1000 men aged 65 to 80 who get screened*
- 45 Men with an AAA identified from a screen and monitored each year depending on the size of the AAA (<5.5 cm)
- 8 Men who undergo an elective procedure‡
- 2 Men who experience a ruptured AAA
- 2 Men who die from their AAA (rupture or complications)
1000 men aged 65 to 80 who are not screened*
- 0† Men with an AAA identified from a screen and monitored each year depending on the size of the AAA (<5.5 cm)
- 3 Men who undergo an elective procedure‡
- 4 Men who experience a ruptured AAA
- 3 Men who die from their AAA (rupture or complications)
*Follow-up period of 3–5 years.
†If you are not screened, your AAA is not identified by a screening test.
‡ Surgery that is planned in advance, rather than in an emergency.
Screening is a personal decision.

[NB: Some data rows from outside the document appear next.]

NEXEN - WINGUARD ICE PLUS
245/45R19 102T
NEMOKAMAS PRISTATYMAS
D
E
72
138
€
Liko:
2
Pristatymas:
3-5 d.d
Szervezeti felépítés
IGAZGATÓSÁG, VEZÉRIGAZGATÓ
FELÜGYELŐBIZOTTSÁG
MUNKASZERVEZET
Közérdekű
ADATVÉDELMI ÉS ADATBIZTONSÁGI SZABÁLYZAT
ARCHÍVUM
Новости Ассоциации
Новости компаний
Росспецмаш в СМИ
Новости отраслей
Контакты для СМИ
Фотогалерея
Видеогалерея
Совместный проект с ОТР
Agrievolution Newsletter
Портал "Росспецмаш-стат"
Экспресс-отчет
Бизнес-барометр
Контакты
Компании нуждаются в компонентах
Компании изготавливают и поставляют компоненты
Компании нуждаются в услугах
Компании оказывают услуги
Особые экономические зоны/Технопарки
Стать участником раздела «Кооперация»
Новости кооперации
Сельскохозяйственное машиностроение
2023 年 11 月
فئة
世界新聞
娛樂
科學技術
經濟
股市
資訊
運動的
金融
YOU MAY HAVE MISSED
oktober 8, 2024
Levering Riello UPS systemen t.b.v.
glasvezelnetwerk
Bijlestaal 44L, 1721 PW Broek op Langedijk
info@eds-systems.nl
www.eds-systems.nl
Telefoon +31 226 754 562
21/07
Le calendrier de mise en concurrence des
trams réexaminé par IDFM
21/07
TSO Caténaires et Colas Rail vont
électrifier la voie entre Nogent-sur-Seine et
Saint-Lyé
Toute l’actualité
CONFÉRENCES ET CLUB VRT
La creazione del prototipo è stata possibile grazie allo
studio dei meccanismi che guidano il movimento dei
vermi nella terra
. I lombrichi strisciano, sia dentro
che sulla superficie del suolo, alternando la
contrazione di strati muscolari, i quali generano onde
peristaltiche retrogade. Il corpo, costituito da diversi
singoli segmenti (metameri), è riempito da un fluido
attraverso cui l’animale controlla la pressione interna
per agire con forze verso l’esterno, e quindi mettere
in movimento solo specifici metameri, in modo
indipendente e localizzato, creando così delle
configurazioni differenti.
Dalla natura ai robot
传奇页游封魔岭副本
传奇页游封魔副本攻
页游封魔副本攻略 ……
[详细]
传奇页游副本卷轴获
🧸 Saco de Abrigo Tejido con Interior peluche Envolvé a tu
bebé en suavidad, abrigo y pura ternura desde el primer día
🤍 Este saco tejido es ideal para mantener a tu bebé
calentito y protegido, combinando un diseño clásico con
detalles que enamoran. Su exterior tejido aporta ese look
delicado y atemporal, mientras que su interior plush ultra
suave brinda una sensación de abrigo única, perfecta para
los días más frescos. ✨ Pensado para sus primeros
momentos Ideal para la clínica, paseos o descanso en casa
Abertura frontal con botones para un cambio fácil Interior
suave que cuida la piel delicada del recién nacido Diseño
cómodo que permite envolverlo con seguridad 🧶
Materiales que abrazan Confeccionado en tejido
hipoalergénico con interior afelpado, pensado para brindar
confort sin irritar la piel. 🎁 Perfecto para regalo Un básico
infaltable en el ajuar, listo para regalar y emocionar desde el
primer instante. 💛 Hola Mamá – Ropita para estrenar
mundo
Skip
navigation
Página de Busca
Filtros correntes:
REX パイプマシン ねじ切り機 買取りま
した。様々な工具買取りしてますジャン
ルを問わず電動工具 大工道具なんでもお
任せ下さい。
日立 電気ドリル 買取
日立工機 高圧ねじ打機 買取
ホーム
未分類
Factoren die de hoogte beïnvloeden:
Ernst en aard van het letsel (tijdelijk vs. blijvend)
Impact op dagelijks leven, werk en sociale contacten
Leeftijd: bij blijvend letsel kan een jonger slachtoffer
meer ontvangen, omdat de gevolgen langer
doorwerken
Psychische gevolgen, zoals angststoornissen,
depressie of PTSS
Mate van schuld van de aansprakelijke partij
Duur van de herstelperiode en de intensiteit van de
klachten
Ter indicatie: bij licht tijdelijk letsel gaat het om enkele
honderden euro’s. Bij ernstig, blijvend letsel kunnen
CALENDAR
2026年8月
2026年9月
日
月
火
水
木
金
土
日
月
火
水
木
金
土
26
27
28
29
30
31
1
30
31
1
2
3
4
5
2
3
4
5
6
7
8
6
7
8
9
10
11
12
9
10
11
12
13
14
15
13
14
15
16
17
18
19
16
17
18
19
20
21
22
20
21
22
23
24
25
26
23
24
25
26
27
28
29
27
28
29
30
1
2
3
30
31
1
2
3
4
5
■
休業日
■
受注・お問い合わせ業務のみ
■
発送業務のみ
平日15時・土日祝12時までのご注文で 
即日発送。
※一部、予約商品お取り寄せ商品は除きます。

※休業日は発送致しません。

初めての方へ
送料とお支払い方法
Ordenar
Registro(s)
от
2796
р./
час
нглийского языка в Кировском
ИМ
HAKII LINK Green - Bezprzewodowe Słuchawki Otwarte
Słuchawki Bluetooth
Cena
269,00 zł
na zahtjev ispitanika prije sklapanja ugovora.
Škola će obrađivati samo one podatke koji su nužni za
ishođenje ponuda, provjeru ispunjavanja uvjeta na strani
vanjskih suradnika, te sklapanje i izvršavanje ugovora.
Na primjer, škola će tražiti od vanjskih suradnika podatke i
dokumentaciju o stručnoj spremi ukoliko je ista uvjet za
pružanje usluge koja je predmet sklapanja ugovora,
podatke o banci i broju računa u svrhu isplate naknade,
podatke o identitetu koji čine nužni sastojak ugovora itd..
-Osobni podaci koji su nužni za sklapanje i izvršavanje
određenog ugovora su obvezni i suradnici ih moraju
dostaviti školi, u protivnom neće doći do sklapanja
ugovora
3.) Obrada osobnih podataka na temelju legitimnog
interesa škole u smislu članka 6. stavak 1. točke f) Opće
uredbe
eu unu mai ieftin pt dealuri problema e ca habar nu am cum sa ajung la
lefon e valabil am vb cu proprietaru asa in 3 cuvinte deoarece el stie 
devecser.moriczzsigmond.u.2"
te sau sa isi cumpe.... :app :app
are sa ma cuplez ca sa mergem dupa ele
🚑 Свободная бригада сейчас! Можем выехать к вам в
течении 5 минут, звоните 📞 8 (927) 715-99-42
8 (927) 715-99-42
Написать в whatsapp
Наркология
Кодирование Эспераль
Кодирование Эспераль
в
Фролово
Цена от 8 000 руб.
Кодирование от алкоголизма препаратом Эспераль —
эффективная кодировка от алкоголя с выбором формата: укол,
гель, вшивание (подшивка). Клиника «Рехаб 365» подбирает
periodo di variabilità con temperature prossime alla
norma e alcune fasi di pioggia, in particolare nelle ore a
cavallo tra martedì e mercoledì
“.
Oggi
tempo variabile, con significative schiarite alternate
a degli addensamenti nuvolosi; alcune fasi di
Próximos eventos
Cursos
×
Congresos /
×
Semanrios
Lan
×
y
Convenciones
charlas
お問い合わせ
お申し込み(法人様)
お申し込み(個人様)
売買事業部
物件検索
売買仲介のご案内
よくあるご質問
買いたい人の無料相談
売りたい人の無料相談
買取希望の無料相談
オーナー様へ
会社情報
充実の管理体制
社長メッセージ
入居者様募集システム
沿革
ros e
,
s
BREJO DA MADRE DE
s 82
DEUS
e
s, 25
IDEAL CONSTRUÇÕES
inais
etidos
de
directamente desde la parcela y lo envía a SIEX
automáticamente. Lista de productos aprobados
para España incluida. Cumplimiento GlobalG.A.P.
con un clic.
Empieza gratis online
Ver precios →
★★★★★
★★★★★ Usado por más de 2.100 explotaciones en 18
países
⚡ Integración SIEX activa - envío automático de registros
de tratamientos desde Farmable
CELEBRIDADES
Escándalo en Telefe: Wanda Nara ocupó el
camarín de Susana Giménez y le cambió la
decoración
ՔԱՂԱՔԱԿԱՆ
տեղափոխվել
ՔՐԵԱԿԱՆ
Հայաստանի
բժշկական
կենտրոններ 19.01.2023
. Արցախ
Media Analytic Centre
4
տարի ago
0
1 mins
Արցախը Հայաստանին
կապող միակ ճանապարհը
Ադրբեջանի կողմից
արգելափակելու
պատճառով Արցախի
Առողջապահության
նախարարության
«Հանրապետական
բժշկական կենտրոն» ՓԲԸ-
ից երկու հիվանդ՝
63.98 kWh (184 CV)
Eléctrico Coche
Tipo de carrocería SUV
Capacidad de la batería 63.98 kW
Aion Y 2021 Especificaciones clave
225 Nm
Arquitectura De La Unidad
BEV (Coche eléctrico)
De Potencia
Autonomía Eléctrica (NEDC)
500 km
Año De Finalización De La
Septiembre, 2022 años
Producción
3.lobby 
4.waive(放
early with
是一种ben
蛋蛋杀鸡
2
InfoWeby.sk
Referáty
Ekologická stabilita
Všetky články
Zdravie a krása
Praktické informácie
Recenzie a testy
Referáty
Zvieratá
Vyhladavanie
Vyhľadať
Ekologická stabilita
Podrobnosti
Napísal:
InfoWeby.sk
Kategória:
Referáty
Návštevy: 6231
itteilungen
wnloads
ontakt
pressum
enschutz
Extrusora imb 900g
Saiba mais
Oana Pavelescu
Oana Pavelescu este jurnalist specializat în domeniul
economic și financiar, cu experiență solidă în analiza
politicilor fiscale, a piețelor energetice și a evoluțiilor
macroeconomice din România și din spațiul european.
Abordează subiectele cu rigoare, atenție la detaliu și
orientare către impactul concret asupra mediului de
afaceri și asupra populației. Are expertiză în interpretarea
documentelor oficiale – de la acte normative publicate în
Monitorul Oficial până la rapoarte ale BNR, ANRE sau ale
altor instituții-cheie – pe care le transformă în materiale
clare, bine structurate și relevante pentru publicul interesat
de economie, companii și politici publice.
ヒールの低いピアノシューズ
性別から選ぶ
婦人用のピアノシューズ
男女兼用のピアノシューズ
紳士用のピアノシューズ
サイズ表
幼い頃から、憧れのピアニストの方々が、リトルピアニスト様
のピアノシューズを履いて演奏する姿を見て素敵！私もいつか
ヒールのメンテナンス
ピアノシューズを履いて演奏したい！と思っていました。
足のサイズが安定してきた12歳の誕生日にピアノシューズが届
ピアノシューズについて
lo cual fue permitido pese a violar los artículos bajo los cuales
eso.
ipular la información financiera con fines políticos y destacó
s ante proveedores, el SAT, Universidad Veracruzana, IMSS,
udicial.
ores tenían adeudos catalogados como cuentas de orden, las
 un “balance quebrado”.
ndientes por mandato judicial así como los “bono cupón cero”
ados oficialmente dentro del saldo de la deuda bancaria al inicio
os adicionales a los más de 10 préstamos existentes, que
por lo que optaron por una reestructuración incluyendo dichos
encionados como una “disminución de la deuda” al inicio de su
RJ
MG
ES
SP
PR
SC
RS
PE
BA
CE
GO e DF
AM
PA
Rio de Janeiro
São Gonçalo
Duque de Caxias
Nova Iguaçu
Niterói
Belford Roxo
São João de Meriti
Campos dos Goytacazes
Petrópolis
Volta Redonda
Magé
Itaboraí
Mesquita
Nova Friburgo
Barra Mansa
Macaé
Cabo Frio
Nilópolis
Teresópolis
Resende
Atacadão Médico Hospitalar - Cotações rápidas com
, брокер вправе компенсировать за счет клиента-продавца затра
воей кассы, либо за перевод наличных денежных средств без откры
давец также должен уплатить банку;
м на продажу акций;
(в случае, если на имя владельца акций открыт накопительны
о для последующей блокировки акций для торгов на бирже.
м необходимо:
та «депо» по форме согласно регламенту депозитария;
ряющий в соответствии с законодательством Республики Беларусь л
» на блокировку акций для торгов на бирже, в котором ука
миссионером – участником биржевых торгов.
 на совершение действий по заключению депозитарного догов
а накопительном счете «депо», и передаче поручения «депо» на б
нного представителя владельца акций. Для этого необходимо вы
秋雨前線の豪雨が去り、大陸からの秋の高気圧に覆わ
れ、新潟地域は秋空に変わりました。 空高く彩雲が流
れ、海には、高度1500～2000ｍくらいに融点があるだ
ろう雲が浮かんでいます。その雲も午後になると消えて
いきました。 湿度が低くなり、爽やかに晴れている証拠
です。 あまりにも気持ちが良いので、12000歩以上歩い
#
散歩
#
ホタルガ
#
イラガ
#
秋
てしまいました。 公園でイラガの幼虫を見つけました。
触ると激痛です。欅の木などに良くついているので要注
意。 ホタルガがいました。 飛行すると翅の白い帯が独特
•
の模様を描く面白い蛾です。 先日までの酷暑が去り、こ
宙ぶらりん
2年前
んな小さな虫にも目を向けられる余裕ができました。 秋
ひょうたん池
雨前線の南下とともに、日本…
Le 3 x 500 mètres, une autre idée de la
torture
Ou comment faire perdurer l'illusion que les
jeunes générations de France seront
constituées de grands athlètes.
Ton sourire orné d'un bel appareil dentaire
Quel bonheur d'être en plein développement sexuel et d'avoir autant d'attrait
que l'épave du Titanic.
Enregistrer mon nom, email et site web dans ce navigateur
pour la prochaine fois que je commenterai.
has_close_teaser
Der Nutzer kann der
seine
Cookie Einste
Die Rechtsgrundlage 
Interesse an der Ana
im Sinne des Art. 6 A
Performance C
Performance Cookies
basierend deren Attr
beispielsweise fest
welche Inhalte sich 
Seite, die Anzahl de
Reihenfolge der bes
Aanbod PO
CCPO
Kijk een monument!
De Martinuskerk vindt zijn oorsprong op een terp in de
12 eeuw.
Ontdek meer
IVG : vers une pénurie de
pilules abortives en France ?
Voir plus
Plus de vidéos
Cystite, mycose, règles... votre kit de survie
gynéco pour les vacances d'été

It is important that you weigh the benefits and harms for yourself and then discuss your decision with your primary care provider.
References: Ali, et. al. (2016). Screening for abdominal aortic aneurysm in asymptomatic adults. Journal of Vascular Surgery, 64(6), 1855 - 1868. Norman, P.E., Jamrozik, K., Lawrence-Brown, M.M., Le, M.T., Spencer, C.A., Tuohy, R.J., et al. (2004). Population based randomised controlled trial on impact of screening on mortality from abdominal aortic aneurysm. BMJ, 329(7477), 1259.